Here are some of the issues. First, it's difficult using current technology to clearly identify people with "stroke" or "depression," defined as a unitary, biologically-meaningful and clinically-relevant condition. This task is easiest when comparing candidates who are likely sufferers from control cases who clearly are not (as in the report Randall cites). However, that's not a useful distinction for an actual test to make. The ER doc already knows that a cheerful, alert, oriented grandfather brought in by his daughters for a lacerated finger doesn't need to have depression excluded as a diagnosis.
These multimarker panels typically have a much harder time identifying likely diagnoses once you start studying people with clinically-relevant conditions.

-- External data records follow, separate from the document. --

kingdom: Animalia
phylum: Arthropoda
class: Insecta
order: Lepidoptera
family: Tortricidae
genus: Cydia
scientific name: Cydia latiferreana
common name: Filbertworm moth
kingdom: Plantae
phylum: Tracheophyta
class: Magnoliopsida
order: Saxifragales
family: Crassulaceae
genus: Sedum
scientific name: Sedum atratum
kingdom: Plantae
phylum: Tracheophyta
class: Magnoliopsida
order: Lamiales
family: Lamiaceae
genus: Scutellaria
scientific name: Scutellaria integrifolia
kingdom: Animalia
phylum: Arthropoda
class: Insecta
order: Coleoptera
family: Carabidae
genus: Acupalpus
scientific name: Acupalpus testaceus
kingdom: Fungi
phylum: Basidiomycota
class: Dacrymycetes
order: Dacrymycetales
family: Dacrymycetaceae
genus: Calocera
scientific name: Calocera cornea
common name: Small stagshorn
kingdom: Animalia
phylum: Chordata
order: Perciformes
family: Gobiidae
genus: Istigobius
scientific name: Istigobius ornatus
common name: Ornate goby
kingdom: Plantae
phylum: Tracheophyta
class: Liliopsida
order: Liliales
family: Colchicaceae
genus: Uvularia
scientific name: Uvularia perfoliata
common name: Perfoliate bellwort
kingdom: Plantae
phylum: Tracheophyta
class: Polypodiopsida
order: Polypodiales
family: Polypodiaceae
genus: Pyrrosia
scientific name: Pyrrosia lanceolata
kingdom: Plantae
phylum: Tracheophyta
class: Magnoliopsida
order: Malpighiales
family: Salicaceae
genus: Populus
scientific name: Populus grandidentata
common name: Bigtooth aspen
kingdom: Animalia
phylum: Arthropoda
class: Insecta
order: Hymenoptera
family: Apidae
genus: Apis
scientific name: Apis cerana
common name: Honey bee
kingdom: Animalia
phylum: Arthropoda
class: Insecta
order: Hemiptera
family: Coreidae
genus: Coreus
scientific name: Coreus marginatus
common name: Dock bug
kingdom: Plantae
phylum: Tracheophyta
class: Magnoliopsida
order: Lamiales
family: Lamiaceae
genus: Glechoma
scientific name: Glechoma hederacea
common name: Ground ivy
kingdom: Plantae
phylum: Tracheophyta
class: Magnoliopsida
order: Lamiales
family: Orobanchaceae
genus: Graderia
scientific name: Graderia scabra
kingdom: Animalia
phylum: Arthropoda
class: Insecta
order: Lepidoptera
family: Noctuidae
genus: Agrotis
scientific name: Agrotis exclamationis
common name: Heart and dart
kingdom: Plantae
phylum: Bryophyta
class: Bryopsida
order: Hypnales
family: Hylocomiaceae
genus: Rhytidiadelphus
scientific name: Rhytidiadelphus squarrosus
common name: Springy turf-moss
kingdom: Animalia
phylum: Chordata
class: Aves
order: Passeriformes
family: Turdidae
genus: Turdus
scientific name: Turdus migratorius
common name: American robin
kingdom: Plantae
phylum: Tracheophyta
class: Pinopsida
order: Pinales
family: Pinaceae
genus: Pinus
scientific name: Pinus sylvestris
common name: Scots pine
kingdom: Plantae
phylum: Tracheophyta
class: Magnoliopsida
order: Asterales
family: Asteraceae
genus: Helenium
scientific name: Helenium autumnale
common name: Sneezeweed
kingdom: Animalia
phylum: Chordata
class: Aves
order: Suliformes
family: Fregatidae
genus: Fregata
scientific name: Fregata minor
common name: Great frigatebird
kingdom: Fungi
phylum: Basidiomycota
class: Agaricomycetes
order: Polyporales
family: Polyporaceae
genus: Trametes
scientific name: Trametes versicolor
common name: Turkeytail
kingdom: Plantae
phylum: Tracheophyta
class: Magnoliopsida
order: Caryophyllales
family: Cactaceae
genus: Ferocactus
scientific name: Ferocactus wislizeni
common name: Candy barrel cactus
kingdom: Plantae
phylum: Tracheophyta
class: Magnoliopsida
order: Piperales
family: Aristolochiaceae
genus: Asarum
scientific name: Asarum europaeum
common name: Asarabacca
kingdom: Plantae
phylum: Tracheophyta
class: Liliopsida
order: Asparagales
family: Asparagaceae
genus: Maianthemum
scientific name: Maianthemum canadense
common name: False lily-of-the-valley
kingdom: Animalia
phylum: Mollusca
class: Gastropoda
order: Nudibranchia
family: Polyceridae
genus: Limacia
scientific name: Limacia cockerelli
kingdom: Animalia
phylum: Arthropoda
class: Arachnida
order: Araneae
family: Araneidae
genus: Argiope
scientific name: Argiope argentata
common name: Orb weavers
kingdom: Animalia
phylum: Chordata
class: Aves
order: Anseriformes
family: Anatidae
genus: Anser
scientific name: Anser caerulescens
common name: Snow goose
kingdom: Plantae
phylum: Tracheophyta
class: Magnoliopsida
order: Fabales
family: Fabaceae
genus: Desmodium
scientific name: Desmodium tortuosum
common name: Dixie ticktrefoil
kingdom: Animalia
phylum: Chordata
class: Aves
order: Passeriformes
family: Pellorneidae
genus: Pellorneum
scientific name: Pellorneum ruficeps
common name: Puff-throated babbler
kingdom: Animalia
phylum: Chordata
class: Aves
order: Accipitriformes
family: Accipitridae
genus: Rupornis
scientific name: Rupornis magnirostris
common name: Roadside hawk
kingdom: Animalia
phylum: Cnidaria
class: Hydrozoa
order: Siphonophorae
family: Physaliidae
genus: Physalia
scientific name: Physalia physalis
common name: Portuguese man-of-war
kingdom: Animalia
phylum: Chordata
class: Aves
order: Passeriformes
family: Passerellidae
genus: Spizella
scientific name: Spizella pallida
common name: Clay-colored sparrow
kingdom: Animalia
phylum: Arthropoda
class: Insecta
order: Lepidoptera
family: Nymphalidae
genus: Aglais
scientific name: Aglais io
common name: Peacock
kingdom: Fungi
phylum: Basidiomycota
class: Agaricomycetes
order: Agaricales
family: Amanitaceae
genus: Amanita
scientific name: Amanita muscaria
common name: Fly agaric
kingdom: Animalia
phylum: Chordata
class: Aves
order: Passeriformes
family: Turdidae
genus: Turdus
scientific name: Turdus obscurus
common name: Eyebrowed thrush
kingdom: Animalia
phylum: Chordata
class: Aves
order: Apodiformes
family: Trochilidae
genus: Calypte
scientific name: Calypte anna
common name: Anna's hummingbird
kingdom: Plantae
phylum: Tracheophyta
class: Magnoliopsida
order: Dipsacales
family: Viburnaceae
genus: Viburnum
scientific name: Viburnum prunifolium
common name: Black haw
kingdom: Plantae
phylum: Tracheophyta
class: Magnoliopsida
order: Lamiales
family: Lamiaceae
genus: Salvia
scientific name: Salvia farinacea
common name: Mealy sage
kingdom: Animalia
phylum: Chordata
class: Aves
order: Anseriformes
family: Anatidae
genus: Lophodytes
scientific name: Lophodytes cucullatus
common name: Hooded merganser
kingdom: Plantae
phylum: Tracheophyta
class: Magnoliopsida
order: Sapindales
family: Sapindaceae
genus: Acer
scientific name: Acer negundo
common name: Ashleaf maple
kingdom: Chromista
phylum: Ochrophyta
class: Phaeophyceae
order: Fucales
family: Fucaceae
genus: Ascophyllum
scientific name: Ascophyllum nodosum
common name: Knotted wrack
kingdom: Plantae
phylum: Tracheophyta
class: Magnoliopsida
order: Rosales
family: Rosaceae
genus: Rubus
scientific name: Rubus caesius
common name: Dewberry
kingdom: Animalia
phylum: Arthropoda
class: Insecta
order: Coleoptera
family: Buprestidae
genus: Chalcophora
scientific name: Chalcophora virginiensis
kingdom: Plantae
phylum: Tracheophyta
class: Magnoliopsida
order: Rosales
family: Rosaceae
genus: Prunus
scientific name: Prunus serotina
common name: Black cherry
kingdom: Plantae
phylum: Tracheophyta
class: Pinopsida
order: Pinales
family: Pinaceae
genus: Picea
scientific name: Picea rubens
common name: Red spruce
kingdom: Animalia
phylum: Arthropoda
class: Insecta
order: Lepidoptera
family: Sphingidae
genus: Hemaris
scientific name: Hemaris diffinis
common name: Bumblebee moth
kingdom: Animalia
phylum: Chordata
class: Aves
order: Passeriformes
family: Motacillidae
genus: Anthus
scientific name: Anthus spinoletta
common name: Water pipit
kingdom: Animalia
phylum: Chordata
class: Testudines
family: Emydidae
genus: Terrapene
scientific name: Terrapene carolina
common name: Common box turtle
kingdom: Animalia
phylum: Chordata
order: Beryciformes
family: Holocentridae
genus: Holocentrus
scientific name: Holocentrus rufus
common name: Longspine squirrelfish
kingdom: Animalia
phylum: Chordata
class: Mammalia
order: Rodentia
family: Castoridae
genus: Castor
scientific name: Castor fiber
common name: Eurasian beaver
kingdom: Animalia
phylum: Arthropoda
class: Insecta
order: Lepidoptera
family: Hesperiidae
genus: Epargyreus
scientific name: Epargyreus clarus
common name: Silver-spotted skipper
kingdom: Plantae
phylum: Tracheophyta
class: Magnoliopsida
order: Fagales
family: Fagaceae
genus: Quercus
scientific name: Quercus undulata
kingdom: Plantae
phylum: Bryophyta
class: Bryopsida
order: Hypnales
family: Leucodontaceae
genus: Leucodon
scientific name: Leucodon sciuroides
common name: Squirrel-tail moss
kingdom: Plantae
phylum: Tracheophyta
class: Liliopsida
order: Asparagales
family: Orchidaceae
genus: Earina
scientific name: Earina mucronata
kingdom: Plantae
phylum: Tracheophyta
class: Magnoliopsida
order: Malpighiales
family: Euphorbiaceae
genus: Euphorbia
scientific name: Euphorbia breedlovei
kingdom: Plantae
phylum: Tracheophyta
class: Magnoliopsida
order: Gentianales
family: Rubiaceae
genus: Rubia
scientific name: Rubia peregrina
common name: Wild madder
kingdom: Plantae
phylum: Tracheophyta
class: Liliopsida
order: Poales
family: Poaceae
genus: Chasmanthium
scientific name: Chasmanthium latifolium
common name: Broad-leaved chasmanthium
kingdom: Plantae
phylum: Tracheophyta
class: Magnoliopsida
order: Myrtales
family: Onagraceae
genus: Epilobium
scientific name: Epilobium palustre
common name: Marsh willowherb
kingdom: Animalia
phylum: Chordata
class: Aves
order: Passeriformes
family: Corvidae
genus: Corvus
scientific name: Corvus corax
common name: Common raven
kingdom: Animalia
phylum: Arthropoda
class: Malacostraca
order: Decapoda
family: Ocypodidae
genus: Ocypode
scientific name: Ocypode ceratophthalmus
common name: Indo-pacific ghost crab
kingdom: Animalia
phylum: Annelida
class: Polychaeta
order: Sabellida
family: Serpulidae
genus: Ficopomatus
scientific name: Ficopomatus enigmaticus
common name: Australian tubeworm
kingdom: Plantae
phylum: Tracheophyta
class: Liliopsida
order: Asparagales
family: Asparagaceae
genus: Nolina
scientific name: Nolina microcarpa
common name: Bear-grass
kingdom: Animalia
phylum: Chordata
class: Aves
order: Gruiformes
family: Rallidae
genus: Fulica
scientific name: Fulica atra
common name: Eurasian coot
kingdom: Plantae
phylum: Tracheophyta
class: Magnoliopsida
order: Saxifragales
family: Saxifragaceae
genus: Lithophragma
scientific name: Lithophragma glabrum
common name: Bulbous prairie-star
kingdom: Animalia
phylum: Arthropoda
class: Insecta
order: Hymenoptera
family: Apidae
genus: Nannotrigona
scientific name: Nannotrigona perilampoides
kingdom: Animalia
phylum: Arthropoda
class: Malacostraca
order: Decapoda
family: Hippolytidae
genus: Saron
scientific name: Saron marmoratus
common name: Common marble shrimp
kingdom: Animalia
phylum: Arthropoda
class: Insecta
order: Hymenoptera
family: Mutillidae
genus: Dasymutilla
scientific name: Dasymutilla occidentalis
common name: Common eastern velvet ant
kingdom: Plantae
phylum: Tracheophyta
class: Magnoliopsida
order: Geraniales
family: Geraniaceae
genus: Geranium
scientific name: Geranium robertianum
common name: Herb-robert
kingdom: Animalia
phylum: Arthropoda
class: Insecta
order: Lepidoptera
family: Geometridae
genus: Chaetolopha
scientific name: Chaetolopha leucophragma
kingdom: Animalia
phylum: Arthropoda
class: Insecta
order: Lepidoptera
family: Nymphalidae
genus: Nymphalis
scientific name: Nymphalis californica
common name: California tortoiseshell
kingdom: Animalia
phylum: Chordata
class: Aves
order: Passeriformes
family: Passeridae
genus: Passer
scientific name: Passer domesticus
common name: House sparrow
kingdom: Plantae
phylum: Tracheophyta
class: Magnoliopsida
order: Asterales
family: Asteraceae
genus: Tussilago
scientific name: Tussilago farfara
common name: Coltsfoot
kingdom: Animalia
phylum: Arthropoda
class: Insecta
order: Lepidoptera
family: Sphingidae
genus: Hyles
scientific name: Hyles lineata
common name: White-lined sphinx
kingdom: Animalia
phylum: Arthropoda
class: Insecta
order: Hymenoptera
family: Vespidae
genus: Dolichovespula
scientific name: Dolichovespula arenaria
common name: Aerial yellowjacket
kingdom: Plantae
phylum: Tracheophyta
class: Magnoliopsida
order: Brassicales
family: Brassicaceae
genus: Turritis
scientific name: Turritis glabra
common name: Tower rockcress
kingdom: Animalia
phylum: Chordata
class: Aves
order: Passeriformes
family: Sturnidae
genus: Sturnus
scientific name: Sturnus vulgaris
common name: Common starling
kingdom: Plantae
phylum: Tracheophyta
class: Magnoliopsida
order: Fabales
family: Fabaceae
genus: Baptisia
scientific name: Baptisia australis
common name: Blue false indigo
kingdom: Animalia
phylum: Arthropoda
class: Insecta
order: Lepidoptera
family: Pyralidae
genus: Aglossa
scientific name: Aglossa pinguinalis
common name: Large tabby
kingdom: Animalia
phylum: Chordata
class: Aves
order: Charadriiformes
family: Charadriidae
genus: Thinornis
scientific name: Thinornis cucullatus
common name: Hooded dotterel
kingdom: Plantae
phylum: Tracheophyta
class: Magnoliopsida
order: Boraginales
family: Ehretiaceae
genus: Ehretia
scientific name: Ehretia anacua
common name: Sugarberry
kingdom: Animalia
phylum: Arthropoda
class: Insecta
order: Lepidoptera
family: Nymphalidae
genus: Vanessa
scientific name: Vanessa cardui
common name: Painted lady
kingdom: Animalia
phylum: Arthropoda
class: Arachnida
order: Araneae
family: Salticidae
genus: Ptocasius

Laskowitz' panel foundered on making high-sensitivity, high-specificity distinctions among ischemic stroke, diabetic coma, septic shock, and a few other conditions -- the intake nurse or doctor's actual triage challenge.
Finally, ironically, the way the FDA has trials structured places a special burden on excellent new tests. Every "Gold Standard" current diagnostic has false-positive and false-negative rates. If your new test is better at correctly diagnosing these individuals, it gets punished. Since the predefined outcomes are comparisons to how the candidate does versus that Gold Standard.
I don't mean to pour cold water on this story. A reliable blood test for depression would be extremely useful, and the current explosion of knowledge means that the prospects for success are higher than they have ever been. It's just that it's a much longer road from "promising early result" to "marketed diagnostic" than would seem to be the case.
I wiped out all his posts on that web site I won't mention. I'll see how far I have to go. Next step I'll put on a filter against that URL if he posts it again.
Thanks for the learned commentary. For people who are unhealthy I can easily imagine how many of the markers for depression would turn up for other reasons. So a fingerprint for depression might also be a fingerprint for a dozen other disorders.
The number of signals needed to tell apart many different disorders is likely to be very high. That's especially the case when older people have multiple things going wrong with them.